Hepatitis E is an infection spread mainly through food and water that affects the liver.
Prevention is focused on food and water hygiene and practising good hand and personal hygiene, particularly by pregnant women and those who are immunosuppressed. Raw or undercooked pork and shellfish should be avoided.
No vaccine is available for use in the UK.
Hepatitis E is caused by the hepatitis E virus (HEV). It occurs worldwide, but there are differences it how it is spread.
There are four different strains of HEV. Two are spread through contaminated water and food – these are mainly an issue in Asia, Africa, Central America and Mexico. The other two strains are mainly spread through consuming raw or undercooked pork or shellfish. They can also be transmitted through blood transfusions. These strains are mainly an issue in Europe, North America, China and Japan.

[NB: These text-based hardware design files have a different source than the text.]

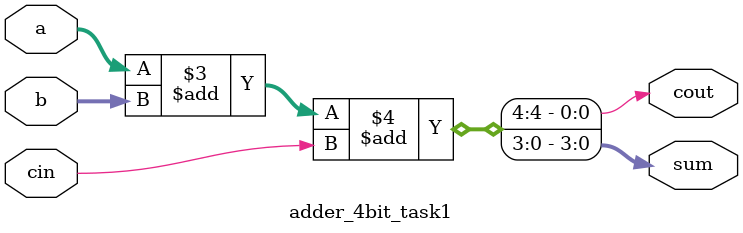
<source format=v>
module adder_4bit_task1(a , b, cin, sum, cout) ;

	input [3:0] a, b ;
	input cin ;

	output reg [3:0] sum ;
	output reg cout ;

	task adder ;
		{cout, sum} = a + b + cin ;

	endtask

	always @(a , b, cin)
		adder ;

endmodule

</source>
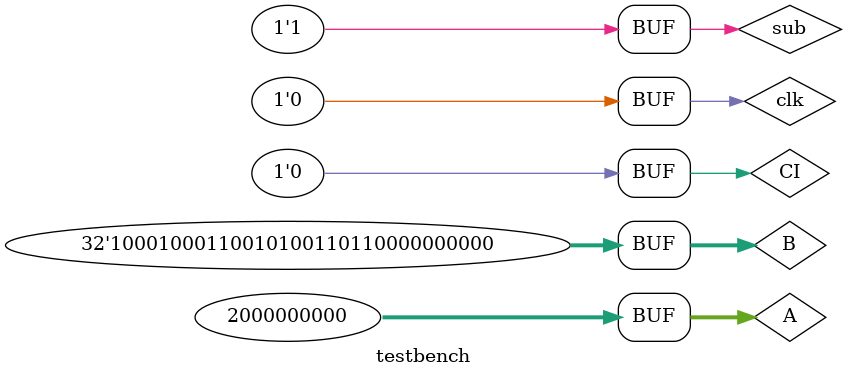
<source format=v>
`timescale 1ns / 1ps


module testbench();
    parameter n=32;
    reg [n-1:0] A,B;
    wire [n-1:0] S;
    reg CI,sub;
    wire overflow;
    reg clk=0;
    wire CO;
    FullAdder32 now(A,B,S,CI,sub,CO,overflow);
    initial begin
        A=89;B=70;CI=1'b0;sub=1'b0;
        #30 A=20;B=20;
        #50 A=160;B=200;
        #50 sub=1;
        #50 A=3000;B=1250;sub=1;
        #50 A=2000000000;B=-2000000000;
    end
endmodule

</source>
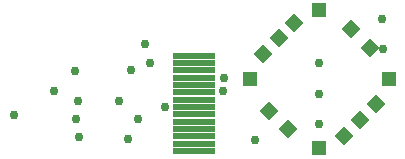
<source format=gts>
G04*
G04 #@! TF.GenerationSoftware,Altium Limited,Altium Designer,20.2.6 (244)*
G04*
G04 Layer_Color=8388736*
%FSLAX25Y25*%
%MOIN*%
G70*
G04*
G04 #@! TF.SameCoordinates,1782C56F-5B0B-48C2-A17B-6D9890C7136C*
G04*
G04*
G04 #@! TF.FilePolarity,Negative*
G04*
G01*
G75*
%ADD14R,0.14370X0.01850*%
%ADD15P,0.06403X4X90.0*%
%ADD16R,0.04528X0.04528*%
%ADD17R,0.04528X0.04528*%
%ADD18C,0.02953*%
D14*
X401142Y277244D02*
D03*
Y279685D02*
D03*
Y282126D02*
D03*
Y284567D02*
D03*
Y287008D02*
D03*
Y289449D02*
D03*
Y291890D02*
D03*
Y294331D02*
D03*
Y296772D02*
D03*
Y299213D02*
D03*
Y301654D02*
D03*
Y304095D02*
D03*
Y306535D02*
D03*
Y308976D02*
D03*
D15*
X432466Y284438D02*
D03*
X459748Y311720D02*
D03*
X453623Y317844D02*
D03*
X426341Y290562D02*
D03*
X424114Y309493D02*
D03*
X429403Y314782D02*
D03*
X434693Y320071D02*
D03*
X451396Y282210D02*
D03*
X456685Y287500D02*
D03*
X461975Y292789D02*
D03*
D16*
X466076Y301141D02*
D03*
X420013D02*
D03*
D17*
X443044Y324172D02*
D03*
Y278110D02*
D03*
D18*
X361642Y303746D02*
D03*
X354533Y297291D02*
D03*
X391693Y291850D02*
D03*
X341260Y289331D02*
D03*
X380315Y304331D02*
D03*
X362953Y281811D02*
D03*
X410984Y297402D02*
D03*
X411096Y301738D02*
D03*
X362520Y293779D02*
D03*
X379291Y281339D02*
D03*
X386575Y306653D02*
D03*
X384921Y313071D02*
D03*
X376339Y294016D02*
D03*
X362047Y287913D02*
D03*
X382598Y287835D02*
D03*
X421732Y281063D02*
D03*
X442795Y286221D02*
D03*
X442874Y296260D02*
D03*
Y306417D02*
D03*
X464055Y321102D02*
D03*
X464252Y311181D02*
D03*
M02*

</source>
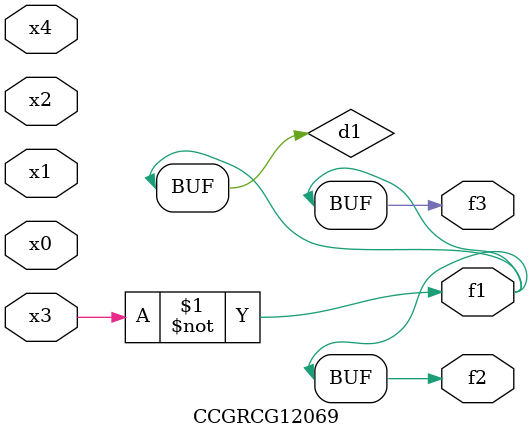
<source format=v>
module CCGRCG12069(
	input x0, x1, x2, x3, x4,
	output f1, f2, f3
);

	wire d1, d2;

	xnor (d1, x3);
	not (d2, x1);
	assign f1 = d1;
	assign f2 = d1;
	assign f3 = d1;
endmodule

</source>
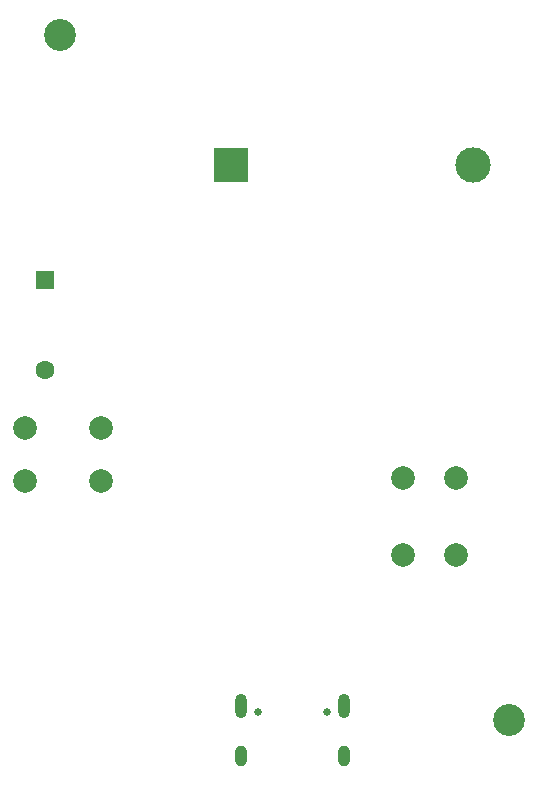
<source format=gbr>
%TF.GenerationSoftware,KiCad,Pcbnew,9.0.2*%
%TF.CreationDate,2025-08-07T00:04:08-07:00*%
%TF.ProjectId,TimeCapsule,54696d65-4361-4707-9375-6c652e6b6963,rev?*%
%TF.SameCoordinates,Original*%
%TF.FileFunction,Soldermask,Bot*%
%TF.FilePolarity,Negative*%
%FSLAX46Y46*%
G04 Gerber Fmt 4.6, Leading zero omitted, Abs format (unit mm)*
G04 Created by KiCad (PCBNEW 9.0.2) date 2025-08-07 00:04:08*
%MOMM*%
%LPD*%
G01*
G04 APERTURE LIST*
G04 Aperture macros list*
%AMRoundRect*
0 Rectangle with rounded corners*
0 $1 Rounding radius*
0 $2 $3 $4 $5 $6 $7 $8 $9 X,Y pos of 4 corners*
0 Add a 4 corners polygon primitive as box body*
4,1,4,$2,$3,$4,$5,$6,$7,$8,$9,$2,$3,0*
0 Add four circle primitives for the rounded corners*
1,1,$1+$1,$2,$3*
1,1,$1+$1,$4,$5*
1,1,$1+$1,$6,$7*
1,1,$1+$1,$8,$9*
0 Add four rect primitives between the rounded corners*
20,1,$1+$1,$2,$3,$4,$5,0*
20,1,$1+$1,$4,$5,$6,$7,0*
20,1,$1+$1,$6,$7,$8,$9,0*
20,1,$1+$1,$8,$9,$2,$3,0*%
G04 Aperture macros list end*
%ADD10C,2.000000*%
%ADD11C,2.700000*%
%ADD12R,3.000000X3.000000*%
%ADD13C,3.000000*%
%ADD14RoundRect,0.250000X-0.550000X0.550000X-0.550000X-0.550000X0.550000X-0.550000X0.550000X0.550000X0*%
%ADD15C,1.600000*%
%ADD16C,0.650000*%
%ADD17O,1.000000X2.100000*%
%ADD18O,1.000000X1.800000*%
G04 APERTURE END LIST*
D10*
%TO.C,SW1*%
X89500000Y-93500000D03*
X89500000Y-100000000D03*
X85000000Y-93500000D03*
X85000000Y-100000000D03*
%TD*%
D11*
%TO.C,H4*%
X94000000Y-114000000D03*
%TD*%
%TO.C,H3*%
X56000000Y-56000000D03*
%TD*%
D12*
%TO.C,BT1*%
X70500000Y-67000000D03*
D13*
X90990000Y-67000000D03*
%TD*%
D10*
%TO.C,SW2*%
X53000000Y-89250000D03*
X59500000Y-89250000D03*
X53000000Y-93750000D03*
X59500000Y-93750000D03*
%TD*%
D14*
%TO.C,D2*%
X54750000Y-76750000D03*
D15*
X54750000Y-84370000D03*
%TD*%
D16*
%TO.C,J1*%
X72790000Y-113345000D03*
X78570000Y-113345000D03*
D17*
X71360000Y-112845000D03*
D18*
X71360000Y-117025000D03*
D17*
X80000000Y-112845000D03*
D18*
X80000000Y-117025000D03*
%TD*%
M02*

</source>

Most infections produce no symptoms. When symptoms occur they may include mild fever, nausea/vomiting, abdominal pain and jaundice. Most infections get better without treatment.
Pregnant women and those with chronic liver problems can become very ill with hepatitis E and develop liver failure. The infection may be fatal.
People who are immunosuppressed, particularly after organ transplants, can develop chronic infection, which may lead to severe liver disease.
Most infections do not need treatment because they self-resolve. Severe infection and chronic infection can be treated with antiviral tablets.